Automated testing helps tremendously - you can configure pipelines to run your tests every time you push to your git repository on GitLab, GitHub, etc. It is good practice to also run manual tests on your software before releasing it to production... You can use a Continuous Deployment pipeline to build a Staging version of your website, and run automated and / or manual tests against it.

That said, manual testing does not fully integrate into CI/CD Pipelines since those are meant to be automated.

Integration with TDD

Test-driven Development (TDD) is a development technique where you write tests first, watch them fail, write the minimal amount of code you need to make the tests pass, then refactor the code.

I originally was going to say you can't do TDD with manual testing, as I have never heard of anyone doing that... But I guess, in a way, we all sort of do it.

  • Define the functionality your website should have.
  • Create a basic HTML file (or Vue.js, React, Angular, etc. project).
  • Open it in your browser.
  • Add some functionality, reload the browser, and test if it works as expected.
  • Repeat until your website is feature-complete.

So, theoretically, I guess you can integrate TDD and manual testing.

That said, most people who claim to practice TDD do it with automated tests. A practical example of TDD will follow later in this series.

Preventing regressions

A software regression is a bug that breaks functionality that worked previously, e.g. something that works in versions 1.0-1.5, but break in version 1.6.

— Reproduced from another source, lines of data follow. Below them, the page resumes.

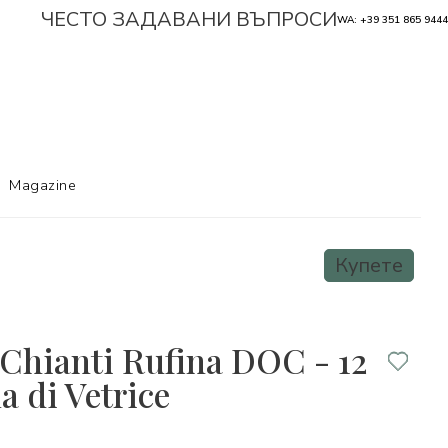
ЧЕСТО ЗАДАВАНИ ВЪПРОСИ
WA: +39 351 865 9444
Magazine
Купете
 Chianti Rufina DOC - 12
la di Vetrice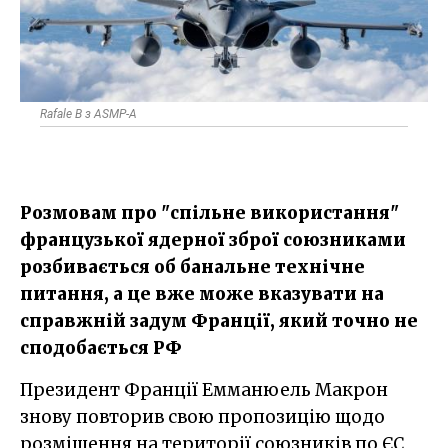
Rafale B з ASMP-A
Розмовам про "спільне використання"
французької ядерної зброї союзниками
розбивається об банальне технічне
питання, а це вже може вказувати на
справжній задум Франції, який точно не
сподобається РФ
Президент Франції Емманюель Макрон
знову повторив свою пропозицію щодо
розміщення на території союзників по ЄС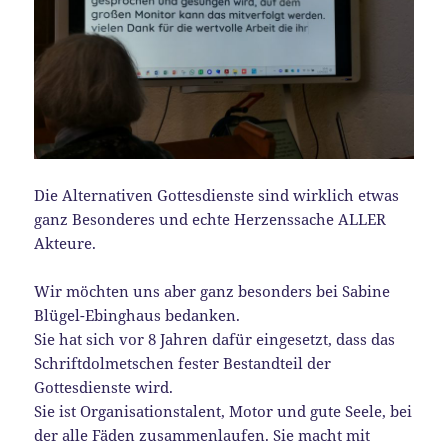
Die Alternativen Gottesdienste sind wirklich etwas
ganz Besonderes und echte Herzenssache ALLER
Akteure.
Wir möchten uns aber ganz besonders bei Sabine
Blügel-Ebinghaus bedanken.
Sie hat sich vor 8 Jahren dafür eingesetzt, dass das
Schriftdolmetschen fester Bestandteil der
Gottesdienste wird.
Sie ist Organisationstalent, Motor und gute Seele, bei
der alle Fäden zusammenlaufen. Sie macht mit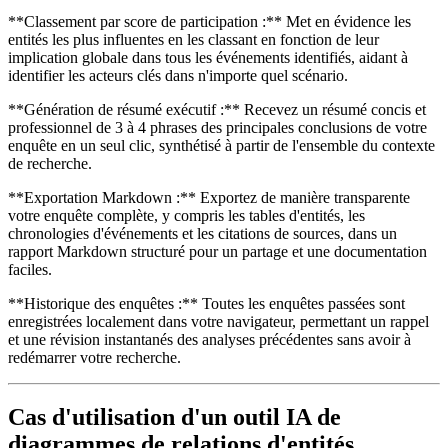
**Classement par score de participation :** Met en évidence les
entités les plus influentes en les classant en fonction de leur
implication globale dans tous les événements identifiés, aidant à
identifier les acteurs clés dans n'importe quel scénario.
**Génération de résumé exécutif :** Recevez un résumé concis et
professionnel de 3 à 4 phrases des principales conclusions de votre
enquête en un seul clic, synthétisé à partir de l'ensemble du contexte
de recherche.
**Exportation Markdown :** Exportez de manière transparente
votre enquête complète, y compris les tables d'entités, les
chronologies d'événements et les citations de sources, dans un
rapport Markdown structuré pour un partage et une documentation
faciles.
**Historique des enquêtes :** Toutes les enquêtes passées sont
enregistrées localement dans votre navigateur, permettant un rappel
et une révision instantanés des analyses précédentes sans avoir à
redémarrer votre recherche.
Cas d'utilisation d'un outil IA de
diagrammes de relations d'entités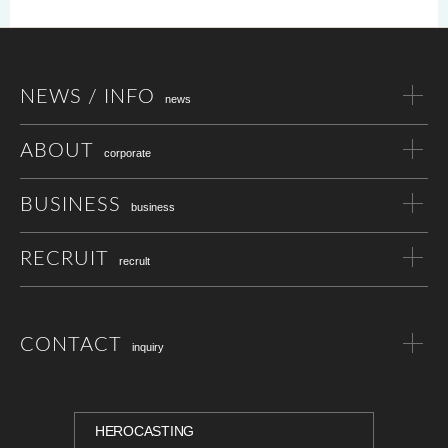
NEWS / INFO
news
ABOUT
corporate
BUSINESS
business
RECRUIT
recrult
CONTACT
inquiry
HEROCASTING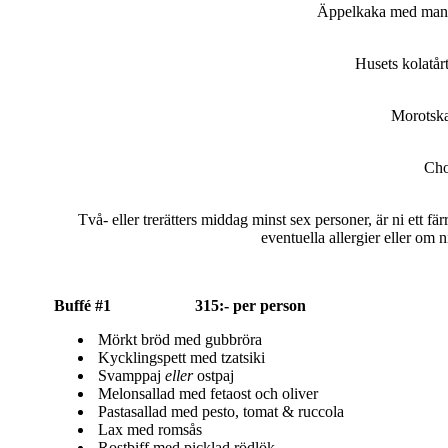
Äppelkaka med mande
Husets kolatår
Morotska
Cho
Två- eller trerätters middag minst sex personer, är ni ett fä
eventuella allergier eller om 
Buffé #1 315:- per person
Mörkt bröd med gubbröra
Kycklingspett med tzatsiki
Svamppaj
eller
ostpaj
Melonsallad med fetaost och oliver
Pastasallad med pesto, tomat & ruccola
Lax med romsås
Rostbiff med picklad rödlök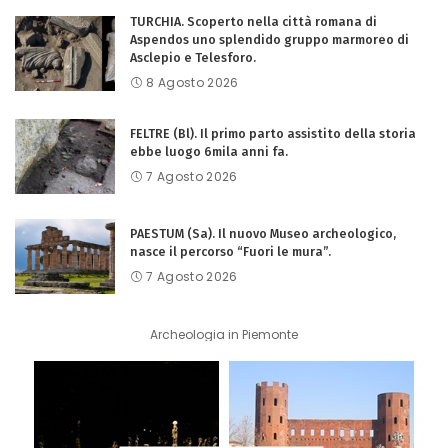
TURCHIA. Scoperto nella città romana di
Aspendos uno splendido gruppo marmoreo di
Asclepio e Telesforo.
8 Agosto 2026
FELTRE (Bl). Il primo parto assistito della storia
ebbe luogo 6mila anni fa.
7 Agosto 2026
PAESTUM (Sa). Il nuovo Museo archeologico,
nasce il percorso “Fuori le mura”.
7 Agosto 2026
Archeologia in Piemonte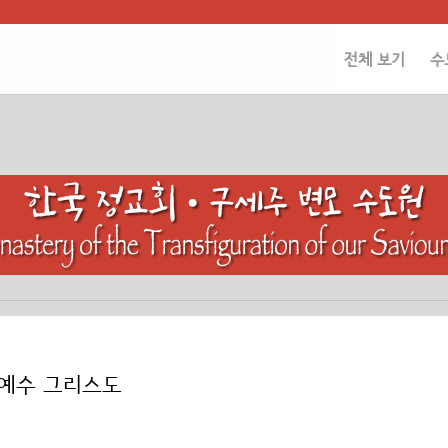
전체 보기
수
) 예수 그리스도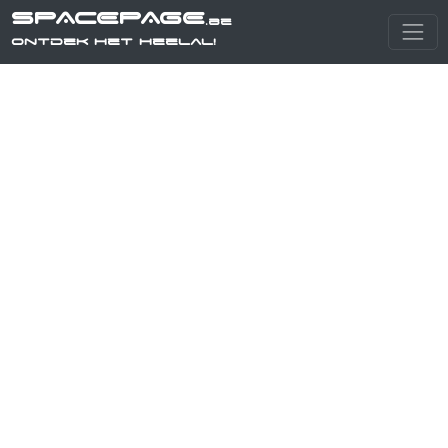
SPACEPAGE
.be
Ontdek het heelal!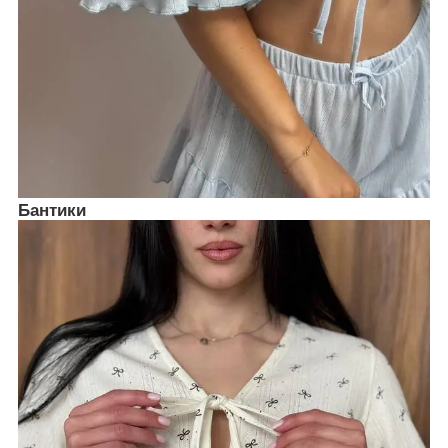
Бантики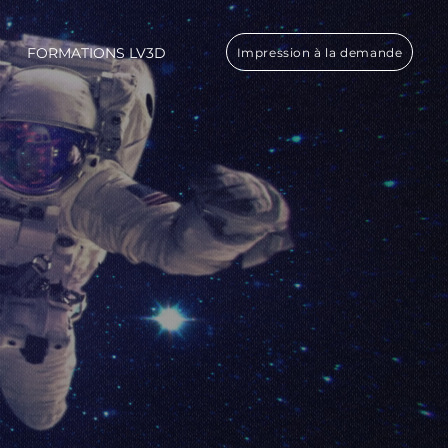
FORMATIONS LV3D
Impression à la demande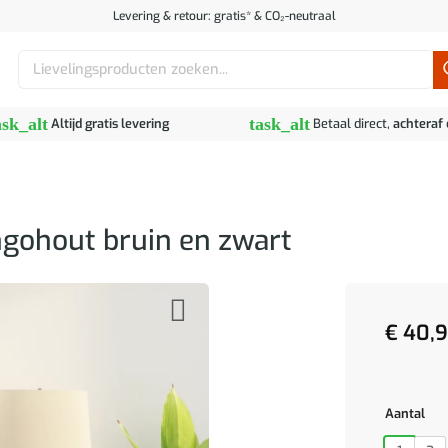
Levering & retour: gratis* & CO₂-neutraal
Zoeken
naar:
ask_alt
task_alt
Altijd gratis levering
Betaal direct,
achteraf
ngohout bruin en zwart
€
40,
Aantal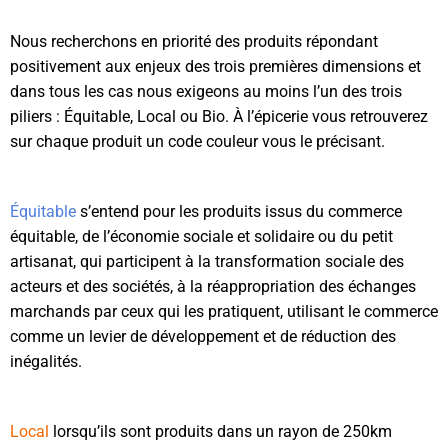
Nous recherchons en priorité des produits répondant
positivement aux enjeux des trois premières dimensions et
dans tous les cas nous exigeons au moins l’un des trois
piliers : Équitable, Local ou Bio. À l’épicerie vous retrouverez
sur chaque produit un code couleur vous le précisant.
Équitable
s’entend pour les produits issus du commerce
équitable, de l’économie sociale et solidaire ou du petit
artisanat, qui participent à la transformation sociale des
acteurs et des sociétés, à la réappropriation des échanges
marchands par ceux qui les pratiquent, utilisant le commerce
comme un levier de développement et de réduction des
inégalités.
Local
lorsqu’ils sont produits dans un rayon de 250km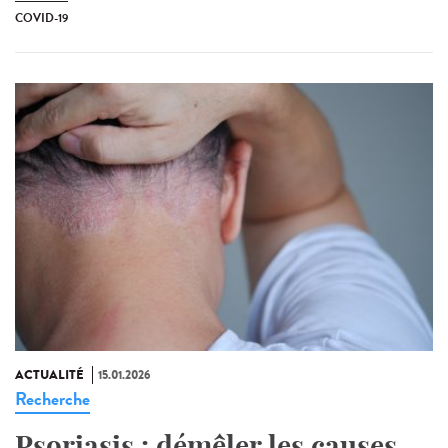
COVID-19
ACTUALITÉ
15.01.2026
Recherche
Psoriasis : démêler les causes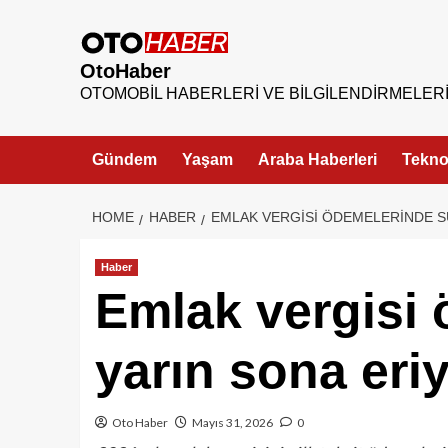
OtoHaber
OTOMOBIL HABERLERI VE BILGILENDIRMELER
Gündem
Yaşam
Araba Haberleri
Teknol
HOME
HABER
EMLAK VERGISI ÖDEMELERINDE S
Haber
Emlak vergisi
yarın sona eri
Oto Haber
Mayıs 31, 2026
0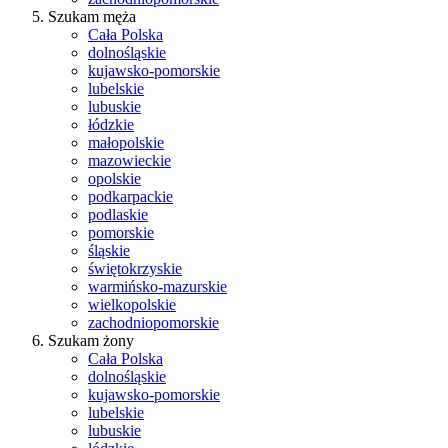
Szukam męża
Cała Polska
dolnośląskie
kujawsko-pomorskie
lubelskie
lubuskie
łódzkie
małopolskie
mazowieckie
opolskie
podkarpackie
podlaskie
pomorskie
śląskie
świętokrzyskie
warmińsko-mazurskie
wielkopolskie
zachodniopomorskie
Szukam żony
Cała Polska
dolnośląskie
kujawsko-pomorskie
lubelskie
lubuskie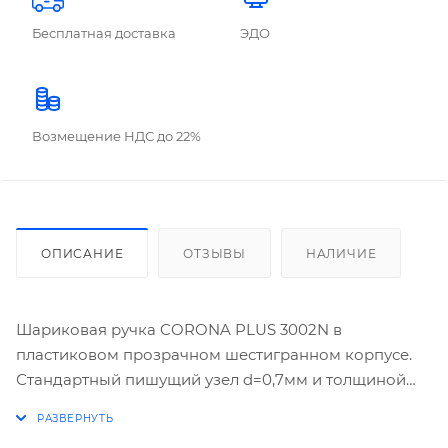
Бесплатная доставка
ЭДО
Возмещение НДС до 22%
ОПИСАНИЕ
ОТЗЫВЫ
НАЛИЧИЕ
Шариковая ручка CORONA PLUS 3002N в
пластиковом прозрачном шестигранном корпусе.
Стандартный пишущий узел d=0,7мм и толщиной
линии письма 0,35мм. Длина сменного стержня
138мм. Цвет чернил черный. Цвет колпачка и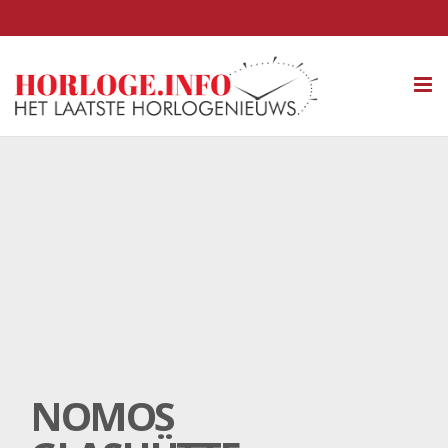
Tog
nav
NOMOS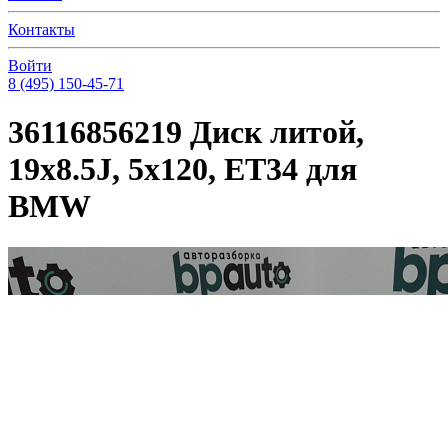
Контакты
Войти
8 (495) 150-45-71
36116856219 Диск литой,
19x8.5J, 5x120, ET34 для
BMW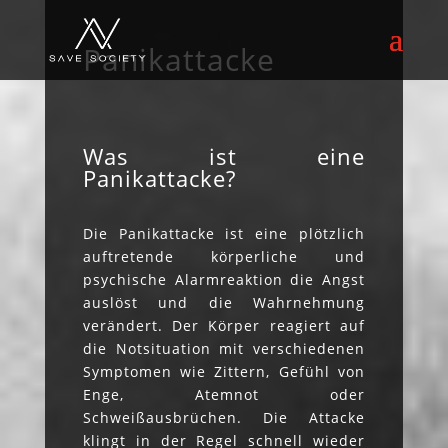
Panikattacke
Was ist eine
Panikattacke?
Die Panikattacke ist eine plötzlich
auftretende körperliche und
psychische Alarmreaktion die Angst
auslöst und die Wahrnehmung
verändert. Der Körper reagiert auf
die Notsituation mit verschiedenen
Symptomen wie Zittern, Gefühl von
Enge, Atemnot oder
Schweißausbrüchen. Die Attacke
klingt in der Regel schnell wieder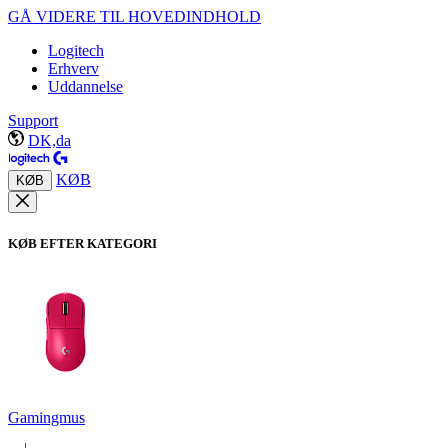
GÅ VIDERE TIL HOVEDINDHOLD
Logitech
Erhverv
Uddannelse
Support
DK,da
KØB
KØB
KØB EFTER KATEGORI
Gamingmus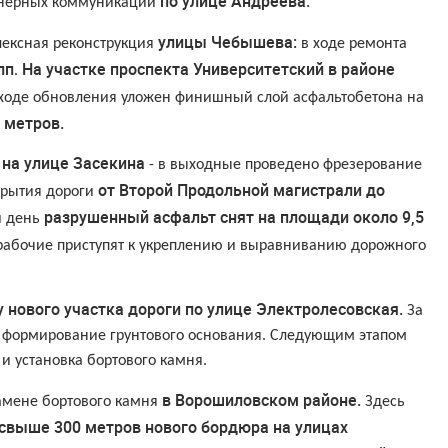
по улице Андреева.
ерных коммуникаций
улицы Чебышева:
ексная реконструкция
в ходе ремонта
пп
На участке проспекта Университетский в районе
.
ходе обновления уложен финишный слой асфальтобетона на
 метров.
на улице Засекина
- в выходные проведено фрезерование
от Второй Продольной магистрали до
крытия дороги
разрушенный асфальт снят на площади около 9,5
й день
рабочие приступят к укреплению и выравниванию дорожного
 нового участка дороги по улице Электролесовская.
За
 формирование грунтового основания. Следующим этапом
и установка бортового камня.
в Ворошиловском районе.
амене бортового камня
Здесь
свыше 300 метров нового бордюра на улицах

When using manual testing, you typically focus on testing new functionality, and the most crucial features that were known to work previously. It is very time-consuming to test all functionality manually, so it is very easy to miss a bug that suddenly appears.

With automated testing, if you introduce a new bug, a test should fail, and you should be aware of it before you release. If your tests fail to detect it, you write new tests to cover the case at the same time you fix the bug - then you can be sure the bug will not reappear.

Difficulty

Manual testing is obviously easy. As long as you can use a computer, you can test your website's functionality (although testing all edge cases may prove much more difficult than you expected).

Automated testing is honestly very difficult to get right. You need to learn the following:

  • Test tools
  • How to write tests that...
    • Test the right thing
    • Pass for the right reasons
    • Fail for the right reasons
    • Do not break when you write new code

Conclusion (part 1)

Hopefully, the difficulty will not put you off from adding automated testing to your arsenal - like all things, you will get better at it with practice.

Stay tuned for the next installments in this series, we still have plenty of things to cover, such as:

  • Test tools
  • Types of tests (unit tests, integration tests, smoke tests, end-to-end tests, regression tests, etc.)
  • TDD in detail
  • What to test
  • etc.

I further hope that by the time this series is complete, you will be as passionate about testing as I am 😄.